LESETEXT:
+++

# Thinkpad X31 oder HP NC2400?



## drucilla (17. Mai 2009)

Ich bräuchte mal eure Meinung: Stehe gerade vor der Entscheidung, mir entweder ein Thinkpad X31 oder ein HP NC2400 zuzulegen. Die Daten:

Thinkpad X31 (300€):
Intel Pentium M 1,4GHz (Banias)
ATI Radeon Mobility 7000 (16MB)
1GB Ram
160GB HD (2,5") (neu, leise)
Deutsche, neue Tastatur
Kleinere, kaum sichtbare Gebrauchsspuren (Gerät hab ich gesehen)
Akku in mittelmässigem Zustand (~50% Restkapazität)
12 Monate Gebrauchthändler-Garantie
Gewerblicher Händler
~5 Jahre alt

HP NC2400 (300€ VB):
Intel Core Solo 1,2GHz ULV U1400
Intel GMA 950
1GB RAM
60GB HD (1,8") (meines Wissens langsam)

+++

DATENZEILEN:
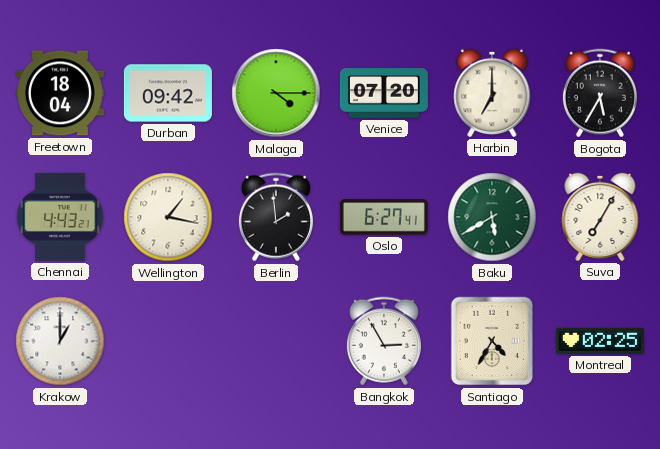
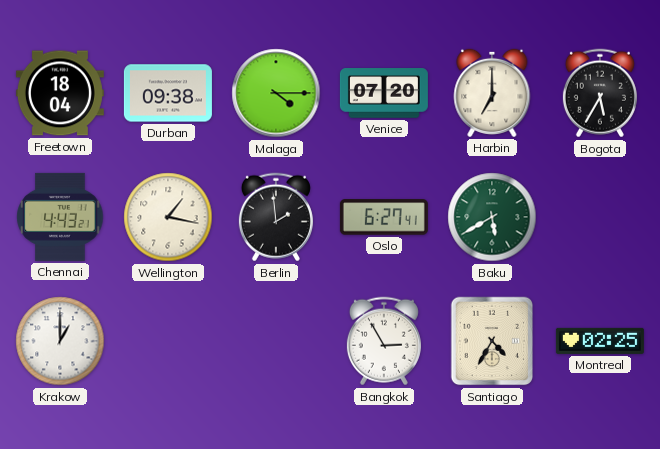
Durban: 09:42 -> 09:38
Suva: 7:05 -> none
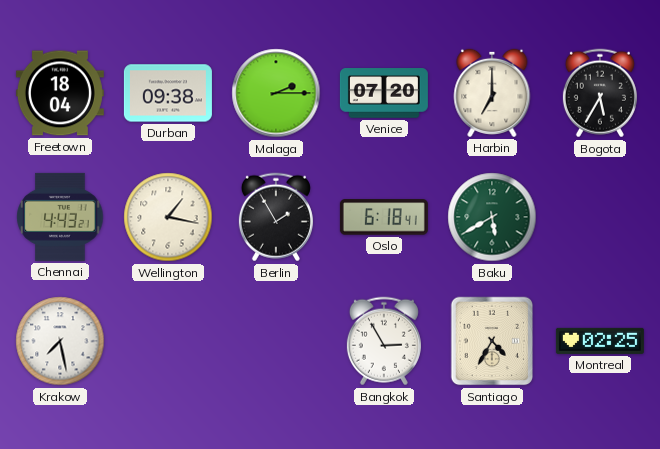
Malaga: 4:15 -> 2:15
Berlin: 1:59 -> 1:55
Oslo: 6:27 -> 6:18
Krakow: 1:00 -> 7:28
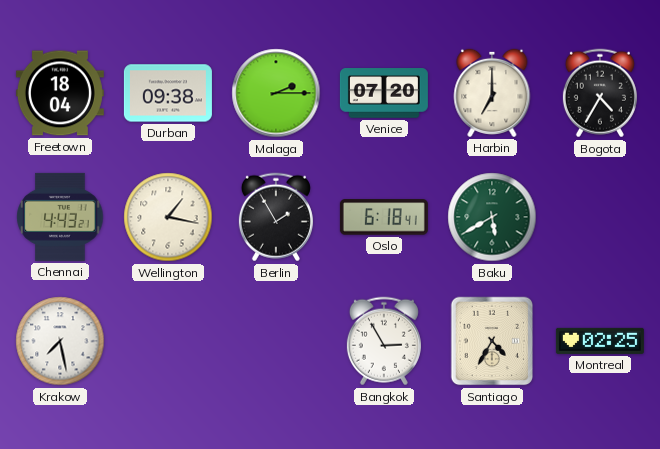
Bogota: 5:35 -> 4:35
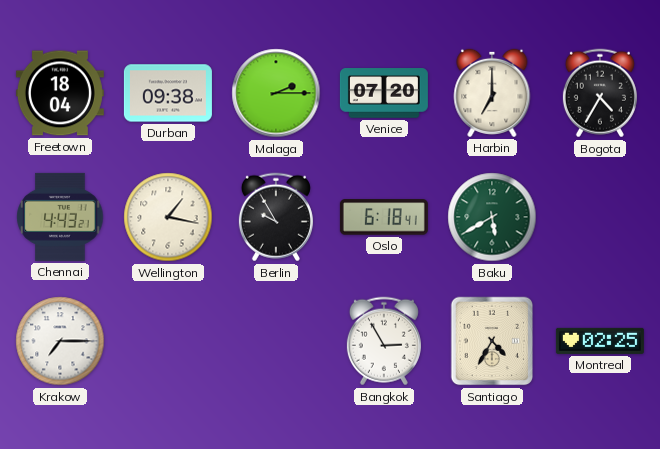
Berlin: 1:55 -> 9:55
Krakow: 7:28 -> 7:15
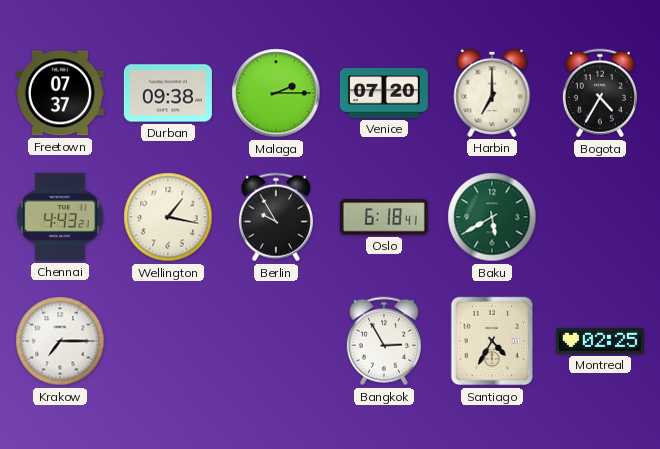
Freetown: 18:04 -> 07:37
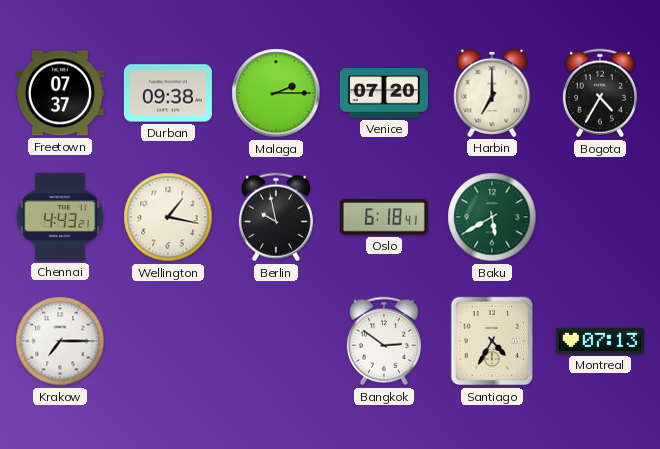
Berlin: 9:55 -> 9:58
Bangkok: 2:55 -> 2:51
Montreal: 02:25 -> 07:13
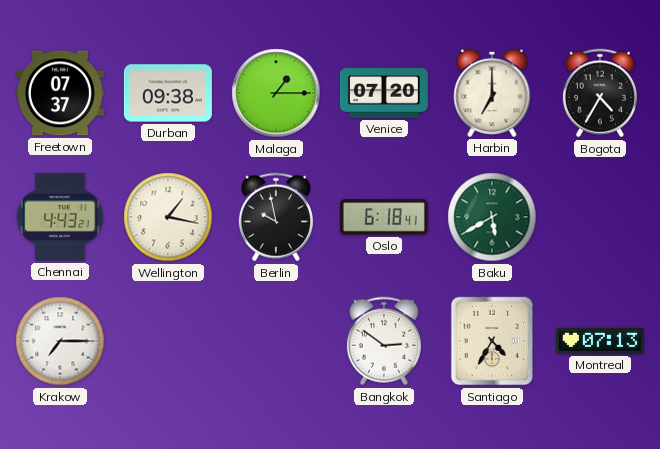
Malaga: 2:15 -> 1:15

+++

ZUR AUFGABE: Schreiben Sie den Forumsbeitrag zum Vergleich von Thinkpad X31 und HP NC2400 vollständig und wortgetreu ab. Die Auflistung spielt hierfür keine Rolle.

LÖSUNG UNTEN:
# Thinkpad X31 oder HP NC2400?



## drucilla (17. Mai 2009)

Ich bräuchte mal eure Meinung: Stehe gerade vor der Entscheidung, mir entweder ein Thinkpad X31 oder ein HP NC2400 zuzulegen. Die Daten:

Thinkpad X31 (300€):
Intel Pentium M 1,4GHz (Banias)
ATI Radeon Mobility 7000 (16MB)
1GB Ram
160GB HD (2,5") (neu, leise)
Deutsche, neue Tastatur
Kleinere, kaum sichtbare Gebrauchsspuren (Gerät hab ich gesehen)
Akku in mittelmässigem Zustand (~50% Restkapazität)
12 Monate Gebrauchthändler-Garantie
Gewerblicher Händler
~5 Jahre alt

HP NC2400 (300€ VB):
Intel Core Solo 1,2GHz ULV U1400
Intel GMA 950
1GB RAM
60GB HD (1,8") (meines Wissens langsam)